-- BEGIN Materials provided --
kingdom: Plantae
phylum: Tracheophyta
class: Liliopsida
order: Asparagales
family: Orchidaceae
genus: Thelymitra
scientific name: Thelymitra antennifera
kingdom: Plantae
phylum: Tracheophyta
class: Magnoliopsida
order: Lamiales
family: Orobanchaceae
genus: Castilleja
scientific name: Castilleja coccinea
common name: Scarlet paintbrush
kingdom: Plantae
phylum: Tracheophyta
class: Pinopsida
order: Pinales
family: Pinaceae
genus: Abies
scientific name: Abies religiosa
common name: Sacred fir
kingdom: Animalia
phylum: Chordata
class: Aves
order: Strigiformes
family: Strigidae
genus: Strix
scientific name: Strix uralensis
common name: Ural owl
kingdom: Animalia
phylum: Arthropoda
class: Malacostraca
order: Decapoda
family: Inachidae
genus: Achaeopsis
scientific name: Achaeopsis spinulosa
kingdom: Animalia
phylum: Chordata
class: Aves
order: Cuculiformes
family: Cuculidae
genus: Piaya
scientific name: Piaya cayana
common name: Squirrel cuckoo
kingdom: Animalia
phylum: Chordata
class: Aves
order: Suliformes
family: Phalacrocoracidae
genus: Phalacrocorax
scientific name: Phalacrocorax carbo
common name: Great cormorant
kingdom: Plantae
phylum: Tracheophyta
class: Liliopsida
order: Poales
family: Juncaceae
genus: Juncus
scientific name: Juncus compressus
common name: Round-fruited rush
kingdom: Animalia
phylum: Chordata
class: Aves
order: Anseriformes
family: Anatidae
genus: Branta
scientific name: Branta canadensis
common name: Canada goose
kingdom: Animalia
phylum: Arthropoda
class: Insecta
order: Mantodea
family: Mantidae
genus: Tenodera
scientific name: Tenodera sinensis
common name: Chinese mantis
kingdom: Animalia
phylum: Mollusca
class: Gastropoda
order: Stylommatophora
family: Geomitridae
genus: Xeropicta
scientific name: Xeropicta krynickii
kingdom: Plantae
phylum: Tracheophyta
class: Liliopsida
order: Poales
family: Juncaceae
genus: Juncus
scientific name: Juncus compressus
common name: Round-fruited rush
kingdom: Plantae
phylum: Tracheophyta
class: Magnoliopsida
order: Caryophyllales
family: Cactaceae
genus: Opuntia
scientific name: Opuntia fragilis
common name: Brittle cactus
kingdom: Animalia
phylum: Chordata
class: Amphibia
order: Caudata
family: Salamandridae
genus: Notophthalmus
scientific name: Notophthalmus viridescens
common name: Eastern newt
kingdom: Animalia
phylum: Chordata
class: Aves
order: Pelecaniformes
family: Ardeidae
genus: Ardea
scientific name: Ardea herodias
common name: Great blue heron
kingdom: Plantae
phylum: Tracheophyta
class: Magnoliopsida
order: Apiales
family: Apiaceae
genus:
-- END Materials provided --
Update the items above by changing "scientific name" to "binomial name" wherever it occurs, keeping every other line the same.

kingdom: Plantae
phylum: Tracheophyta
class: Liliopsida
order: Asparagales
family: Orchidaceae
genus: Thelymitra
binomial name: Thelymitra antennifera
kingdom: Plantae
phylum: Tracheophyta
class: Magnoliopsida
order: Lamiales
family: Orobanchaceae
genus: Castilleja
binomial name: Castilleja coccinea
common name: Scarlet paintbrush
kingdom: Plantae
phylum: Tracheophyta
class: Pinopsida
order: Pinales
family: Pinaceae
genus: Abies
binomial name: Abies religiosa
common name: Sacred fir
kingdom: Animalia
phylum: Chordata
class: Aves
order: Strigiformes
family: Strigidae
genus: Strix
binomial name: Strix uralensis
common name: Ural owl
kingdom: Animalia
phylum: Arthropoda
class: Malacostraca
order: Decapoda
family: Inachidae
genus: Achaeopsis
binomial name: Achaeopsis spinulosa
kingdom: Animalia
phylum: Chordata
class: Aves
order: Cuculiformes
family: Cuculidae
genus: Piaya
binomial name: Piaya cayana
common name: Squirrel cuckoo
kingdom: Animalia
phylum: Chordata
class: Aves
order: Suliformes
family: Phalacrocoracidae
genus: Phalacrocorax
binomial name: Phalacrocorax carbo
common name: Great cormorant
kingdom: Plantae
phylum: Tracheophyta
class: Liliopsida
order: Poales
family: Juncaceae
genus: Juncus
binomial name: Juncus compressus
common name: Round-fruited rush
kingdom: Animalia
phylum: Chordata
class: Aves
order: Anseriformes
family: Anatidae
genus: Branta
binomial name: Branta canadensis
common name: Canada goose
kingdom: Animalia
phylum: Arthropoda
class: Insecta
order: Mantodea
family: Mantidae
genus: Tenodera
binomial name: Tenodera sinensis
common name: Chinese mantis
kingdom: Animalia
phylum: Mollusca
class: Gastropoda
order: Stylommatophora
family: Geomitridae
genus: Xeropicta
binomial name: Xeropicta krynickii
kingdom: Plantae
phylum: Tracheophyta
class: Liliopsida
order: Poales
family: Juncaceae
genus: Juncus
binomial name: Juncus compressus
common name: Round-fruited rush
kingdom: Plantae
phylum: Tracheophyta
class: Magnoliopsida
order: Caryophyllales
family: Cactaceae
genus: Opuntia
binomial name: Opuntia fragilis
common name: Brittle cactus
kingdom: Animalia
phylum: Chordata
class: Amphibia
order: Caudata
family: Salamandridae
genus: Notophthalmus
binomial name: Notophthalmus viridescens
common name: Eastern newt
kingdom: Animalia
phylum: Chordata
class: Aves
order: Pelecaniformes
family: Ardeidae
genus: Ardea
binomial name: Ardea herodias
common name: Great blue heron
kingdom: Plantae
phylum: Tracheophyta
class: Magnoliopsida
order: Apiales
family: Apiaceae
genus:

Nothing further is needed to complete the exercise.